Mr. Jelly's Business (1937) is a novel by Australian writer Arthur Upfield. It was the fourth to feature his recurring character Detective Inspector Napoleon 'Bony' Bonaparte. It was originally published in Australia by Angus & Robertson in 1937, after being serialised in the Daily News (Perth, Western Australia) between December 1932 and January 1933.

==Abstract==
"At 1.10 a.m. on November 2, Leonard Wallace, licensee of Burracoppin Hotel, and George Loftus drive away in the rain from the hotel in Loftus's car. Wallace returns to his bedroom at 2.15 a.m., saying he left Loftus while they were drunk some miles down the track. The car is found smashed. Hats belonging to Loftus and Wallace are found near the car and two empty beer bottles.
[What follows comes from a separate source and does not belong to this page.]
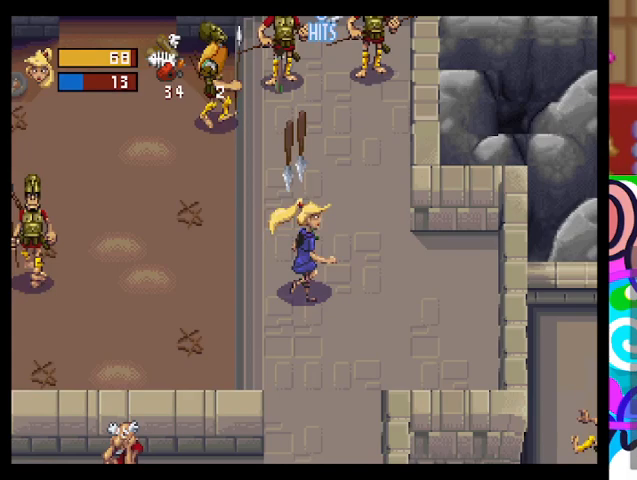
{"buttons": ["CROSS"], "left_stick": "up", "events": [[167, "left_stick", "right"], [333, "left_stick", "up"], [500, "CROSS", "down"]]}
Of Loftus these is no sign. Detective Sergeant Muir, of Perth, who bungled a Gascoyne case and allowed the 'wanted' man, Andrews to get away to Queensland, agrees to let the brilliant half-caste Detective-Inspector Napoleon Bonaparte of the Queensland C.I.B. handle the Burracoppin case while he himself goes after Andrews."

==Location==
Takes place at Burracoppin and Merredin east of Perth in the Wheatbelt of Western Australia along the rabbit-proof fence.

==Publishing history==
Following the book's initial publication by Angus & Robertson in 1937 it was subsequently published as follows:
- John Hamilton, 1939, UK
- Angus & Robertson, 1964, 1965, and 1981, Australia
- Doubleday, 1943, USA, under the title Murder Down Under
and subsequent paperback, ebook and audio book editions.
- It was translated into German and French (1998).

==Critical reception==
A reviewer in The Newcastle Sun was impressed with the main character of the novels: "Bonaparte is really a most interesting character. He confounds popular tradition by combining many of the virtues instead of all the vices of the
races in his divided ancestry. Added to which he is a most efficient officer of police whose success is due not to
fortuitous gifts of coincidence or ridiculously brilliant (and lucky) deduction, but to a calm and practical
reasoning along that trail of common sense which has led to more real-life murderers than a library full of those
fantastic (if diverting) methods of trailing the villain to which we have become accustomed in popular fiction."

The Sydney Morning Herald reviewer was less impressed with the book, calling it "neither thriller nor particularly mysterious". They then conclude: "Mr. Upfield creates his Australian atmosphere mainly by putting colloquialisms into
the dialogue allotted to his 'local' characters. This and the mixed blood and consequent sensitiveness of Detective-Inspector Napoleon Bonaparte give the book a faintly individual flavour."